2. Vem o presente recurso interposto da douta sentença recorrida que decidiu indeferir liminarmente a petição inicial no arco do disposto no artigo 13, da lei 83/95, por entender que:

a. o interesse na concorrência leal no mercado é um típico interesse geral, meta-individual, que corresponde a necessidades gerais de toda a comunidade política organizada no Estado. E quandoo interesse em causa é um interesse público geral, é unicamente ao Estado, através do Ministério Público, que compete a prevenção ourepressão da violação desse mesmo interesse;

b. os termos da decisão proferida nos autos de ação popular com o n.º 2640/18.1T8LSB (…) determinam, por si só, qual a conduta que deve ser observada pela , entendendo que os “danos” causados com o não cumprimento daquela sentença está também perfeitamente enunciada e será em quantitativo variável, relativamente a cada um dos autores populares. Portanto, de acordo com o tribunal a quo, o efeito útil daquela decisão mostra-se garantido, cabendo a cada um dos autores populares reclamar o reembolso das quantias indevidamente cobradas.

3. Ou seja, entende o tribunal a quo julgar verificada a manifesta improbabilidade da procedência do pedido, porquanto entende que o interesse na concorrência leal no mercado não pode ser defendido nas ações populares, por não configurar um interesse coletivo, mas sim e apenas um interesse público que só o Estado, por intermédio do Ministério Público, pode defender e, segundo melhor se percebeu, parece invocar a força de caso julgado da ação popular 2640/18.1T8LSB, relativamente à presente ação. Ou, senão é isso, parece defender que este não é o meio próprio para os autores fazerem valer os direitos que reclamam nesta ação.

4. A causa de pedir assenta no comportamento da ré, descritos nos §§2 e 3 da petição inicial e que por questões de proficiência se dão aqui como reproduzidos, e que foram a causa dos danos provocados na esfera dos autores populares.

5. Sem prejuízo de tal remissão, a causa de pedir pode ser sumariada do seguinte modo: a ré foi condenada pelo Colendo Supremo Tribunal de Justiça, em sentença proferida por acórdão P. 22640/18.1T8LSB.L1.S1, à restituição, aos autores populares, dos pagamentos adicionais que lhes tenham sido cobrados, em virtude da ativação automática de serviços adicionais não solicitados. Isto porque, entendeu esse digníssimo coletivo, que a ativação e exigência do pagamento de serviços adicionais não solicitados é ilegal.

6. Apesar dessa decisão ter já transitado em julgado, a ré continua a adotar esse comportamento ilegal com todos os autores populares, designadamente continua a ativar tais serviços adicionais ilegais (não solicitados e repudiados pelos autores) e a cobrar por eles.
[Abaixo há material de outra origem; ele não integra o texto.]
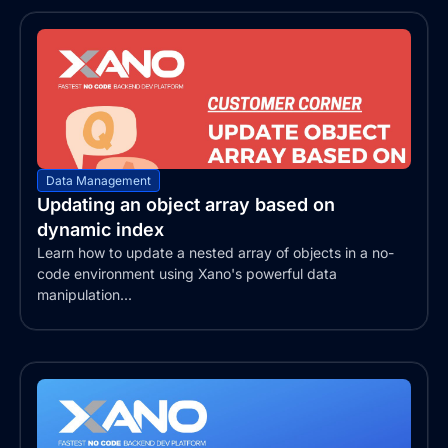
Data Management
Updating an object array based on
dynamic index
Learn how to update a nested array of objects in a no-
code environment using Xano's powerful data
manipulation...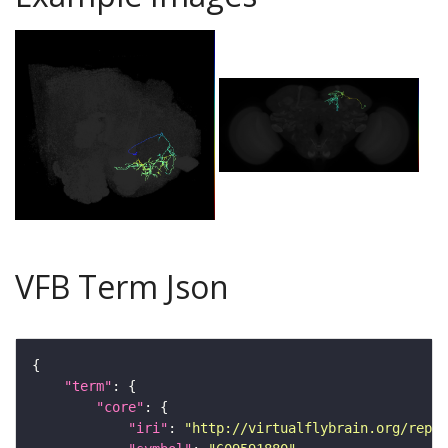
VFB Term Json
"term"
"core"
"iri"
: 
"http://virtualflybrain.org/repor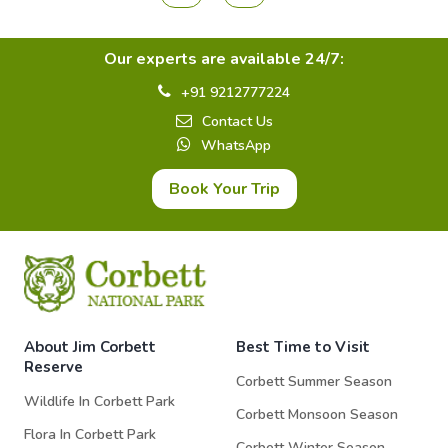
Our experts are available 24/7:
+91 9212777224
Contact Us
WhatsApp
Book Your Trip
About Jim Corbett
Best Time to Visit
Reserve
Corbett Summer Season
Wildlife In Corbett Park
Corbett Monsoon Season
Flora In Corbett Park
Corbett Winter Season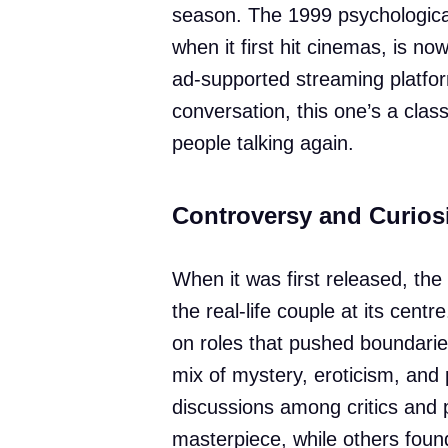
season. The 1999 psychological
when it first hit cinemas, is no
ad-supported streaming platfor
conversation, this one’s a class
people talking again.
Controversy and Curios
When it was first released, th
the real-life couple at its cen
on roles that pushed boundarie
mix of mystery, eroticism, and 
discussions among critics and 
masterpiece, while others found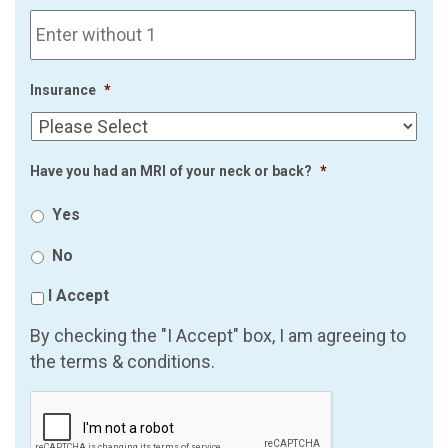
Insurance
*
Have you had an MRI of your neck or back?
*
Yes
No
I Accept
By checking the "I Accept" box, I am agreeing to
the terms & conditions.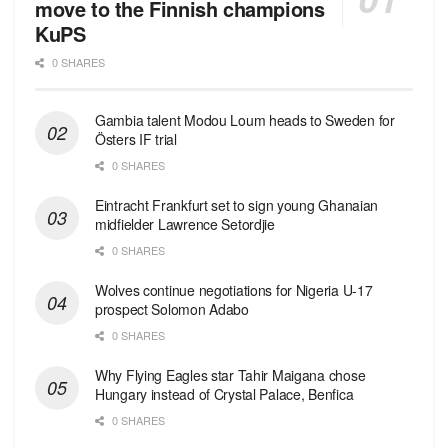
move to the Finnish champions
KuPS
0 SHARES
Gambia talent Modou Loum heads to Sweden for
Östers IF trial
0 SHARES
Eintracht Frankfurt set to sign young Ghanaian
midfielder Lawrence Setordjie
0 SHARES
Wolves continue negotiations for Nigeria U-17
prospect Solomon Adabo
0 SHARES
Why Flying Eagles star Tahir Maigana chose
Hungary instead of Crystal Palace, Benfica
0 SHARES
7. Em face dessa realidade, a presente ação popular procura que os autores populares sejam indemnizados pelos danos causados com a desobediência da ré, designadamente com os danos decorrentes da ativação de um serviço que foi já considerado ilegal pelo Colendo Supremo Tribunal de Justiça, para além da violação das regras da concorrência leal.

8. Os danos causados com o comportamento da ré, depois do trânsito em julgado da decisão supra referida, são os :

a. danos patrimoniais, pelos serviços adicionais não solicitados que a ré continua a ativar e a exigir o pagamento depois da sentença proferida por acórdão já transitada em julgado;

b. danos morais in re ipsa pela desobediência à sentença proferida pelo aludido douto acórdão por parte da ré ao atuar contra o direito estabelecido pelo Colendo Supremo Tribunal de Justiça;

c. danos pela distorção da equidade das condições de concorrência e, concomitantemente danos para os consumidores em geral, onde se incluem os autores populares.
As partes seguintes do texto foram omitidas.